When you copy the data that follows, reproduce every word exactly and leave out the images.
--- DATA PROVIDED Enclosed Below ---
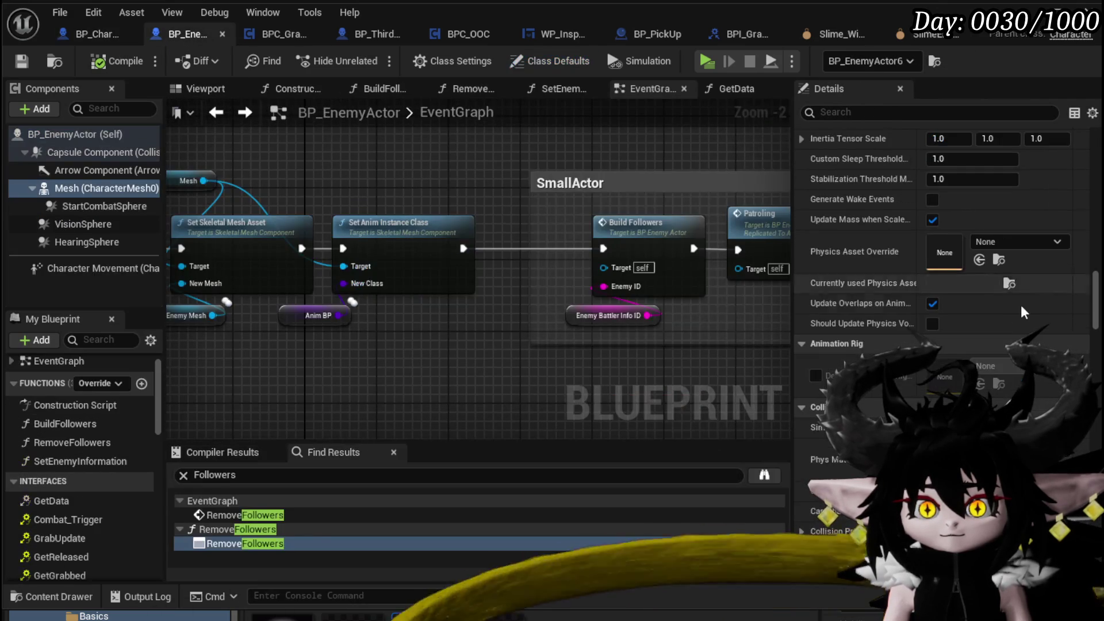
{"action": "scroll", "coordinate": [1006, 282], "scroll_direction": "down", "scroll_amount": 4}
{"action": "scroll", "coordinate": [1007, 281], "scroll_direction": "up", "scroll_amount": 4}
{"action": "scroll", "coordinate": [1007, 281], "scroll_direction": "up", "scroll_amount": 6}
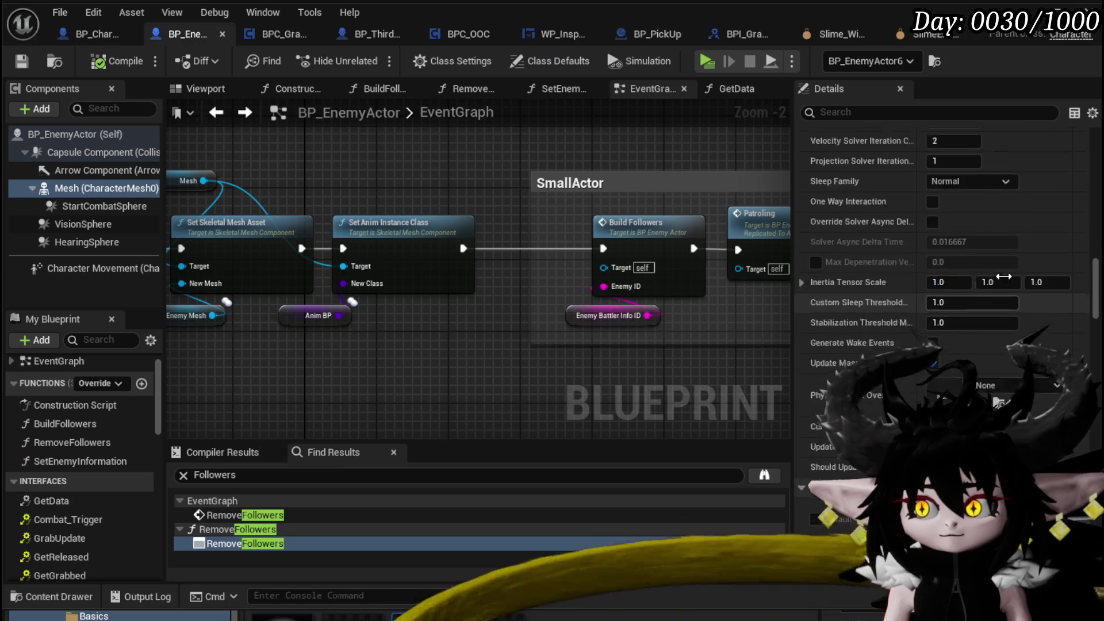
{"action": "scroll", "coordinate": [1006, 281], "scroll_direction": "up", "scroll_amount": 10}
--- End of Enclosed DATA PROVIDED ---
• **TASK ANSWER**:
{"action": "scroll", "coordinate": [1006, 282], "scroll_direction": "down", "scroll_amount": 4}
{"action": "scroll", "coordinate": [1007, 281], "scroll_direction": "up", "scroll_amount": 4}
{"action": "scroll", "coordinate": [1007, 281], "scroll_direction": "up", "scroll_amount": 6}
{"action": "scroll", "coordinate": [1006, 281], "scroll_direction": "up", "scroll_amount": 10}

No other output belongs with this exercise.